# New Mg For A Bit Of Summer Fun



## Agent orange (Feb 11, 2006)

Had this a few days now but I was waiting for the strap as I knew it would compliment the watch well.

It's a Sicura and was made to celebrate the 50th Anniversary of MG cars in 1975, although I understand there's some debate about precisely when MG were formed. It's a limited edition but of how many I've no idea, mine's number 966, so let's say 1,000 for convenience's sake 

The case is plated, which as a rule I generally avoid, but it's in very good condition with just a few small marks to verify its 35 years. What completely won me over with this one and made me forgive the plated case is the dial and handset, they're just fantastic. From the very unusual minute and hour hand, to the lovely iridescent champagne silver dial and not forgetting that beautiful splash of orange on the chrono hands, it's just brilliant imho and all in superb condition.

It house a Valjoux 7734 but with the date window at 12. I like the symmetry of this but when the centre chrono second hand isn't running it does obscure the date a tad. A small price to pay for balancing the MG and Sicura logos I guess.

Anyway enough eulogising here's a few pics taken today in pretty poor light. Hopefully you'll get my gist though.














































As you can probably tell I got a bit carried away with dial pics









Oh and quick wrist pic so you can get an idea of the size, it's a biggie at 43mm exc crown.
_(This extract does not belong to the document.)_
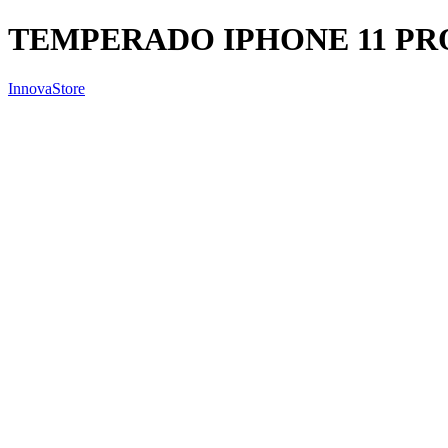
TEMPERADO IPHONE 11 PR
InnovaStore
Hope you like it, I certainly do 

Cheers,

Gary

P.S. If anyone knows more about these watches I'm all ears.


----------



## tixntox (Jul 17, 2009)

A lovely looking watch. Bid on one on the bay recently but it got well away from me! Those old MG's! Wolves in sheeps clothing!

Mike


----------



## Defender (Jan 27, 2009)

That's a really nice piece you've got there :notworthy:, I saw one on the Bay the other week, was tempted, but I've a couple of incomings and other draws on my funds meant I passed on bidding for it.

Best regards,

Defender :astro:.


----------



## dombox40 (Oct 20, 2008)

That,s a very nice addition to the collection Gary enjoy.


----------



## Philz (Oct 20, 2009)

I have been tempted recently by one of these but funds are low. Nice watch.


----------



## fly (Feb 21, 2010)

That is lovely, nice find :thumbsup:


----------



## Agent orange (Feb 11, 2006)

Thanks gents 

They do crop up on the bay from time to time, well worth a punt if the case is in good condition.

I was fortunate to get mine elsewhere, I'm not a big fan of ebay.

I've been reliably informed that my guess of it being a LE of 1,000 is actually correct, wonders never cease!

Cheers,

Gary


----------



## johnbaz (Jan 30, 2005)

Hmmm

Was it bought from here??

There was one for sale a few weeks ago, i would have gone for it but didn't have the Wonga 

Hoping to get some work done on my MG Midget this year (weather last year was cruddy  )










Lovely watch there B) B) B)

John


----------



## sam. (Mar 24, 2010)

lovely watch,great picks.....i wish i had your camera!


----------